| Data |
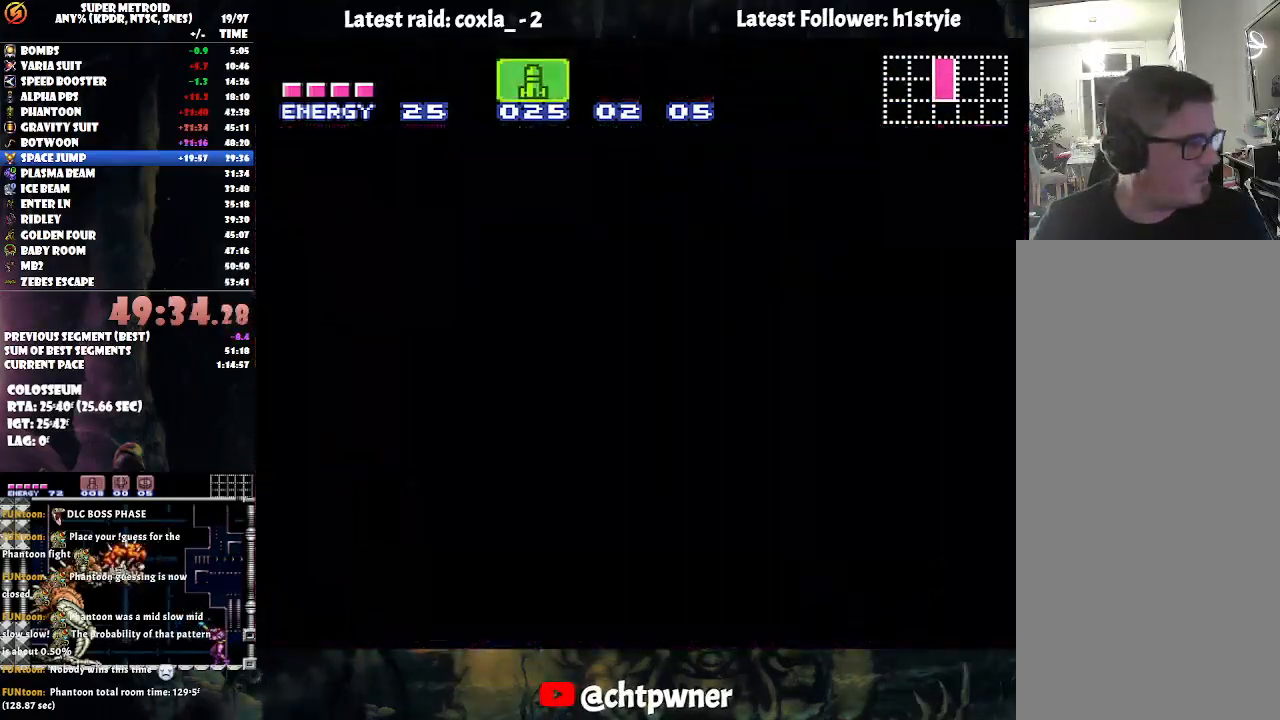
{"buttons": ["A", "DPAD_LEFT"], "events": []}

--

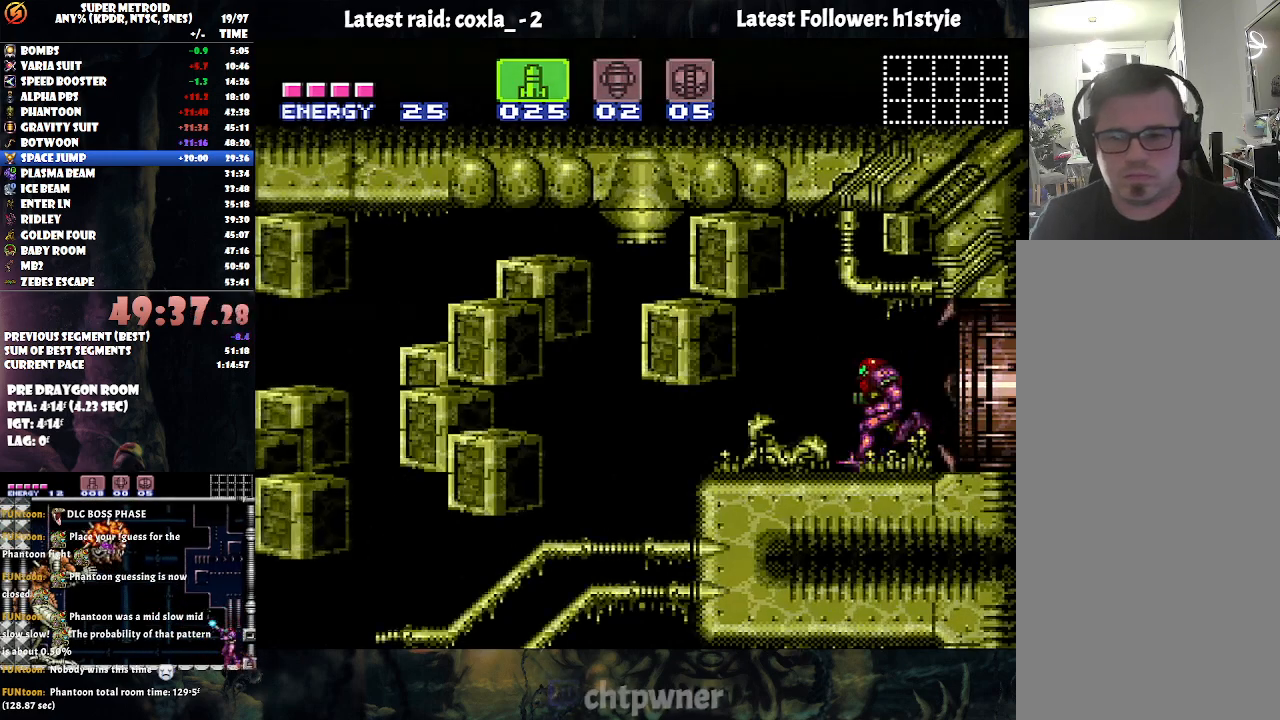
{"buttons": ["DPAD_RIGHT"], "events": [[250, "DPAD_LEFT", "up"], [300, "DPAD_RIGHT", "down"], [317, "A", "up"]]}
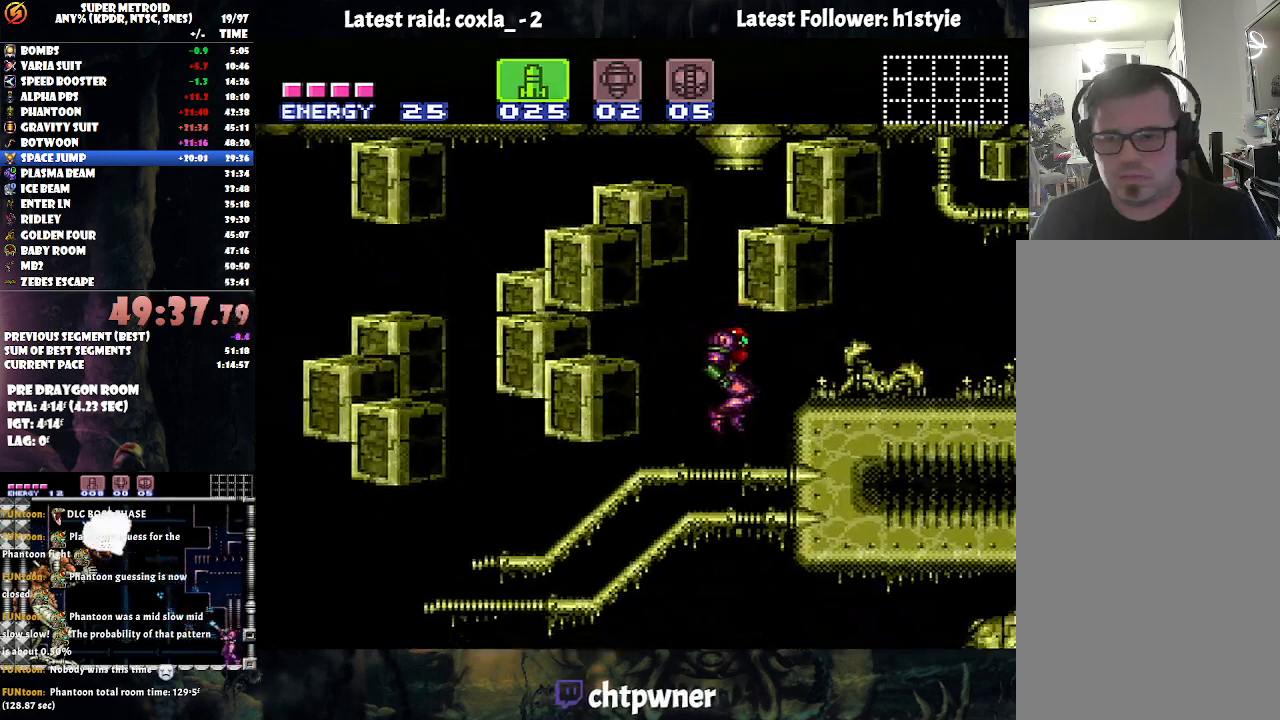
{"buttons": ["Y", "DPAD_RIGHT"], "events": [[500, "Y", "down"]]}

| Work instructions |
Go through the records above, find each line with the string "down", and copy it.

| Solution to the problem |
{"buttons": ["DPAD_RIGHT"], "events": [[250, "DPAD_LEFT", "up"], [300, "DPAD_RIGHT", "down"], [317, "A", "up"]]}
{"buttons": ["Y", "DPAD_RIGHT"], "events": [[500, "Y", "down"]]}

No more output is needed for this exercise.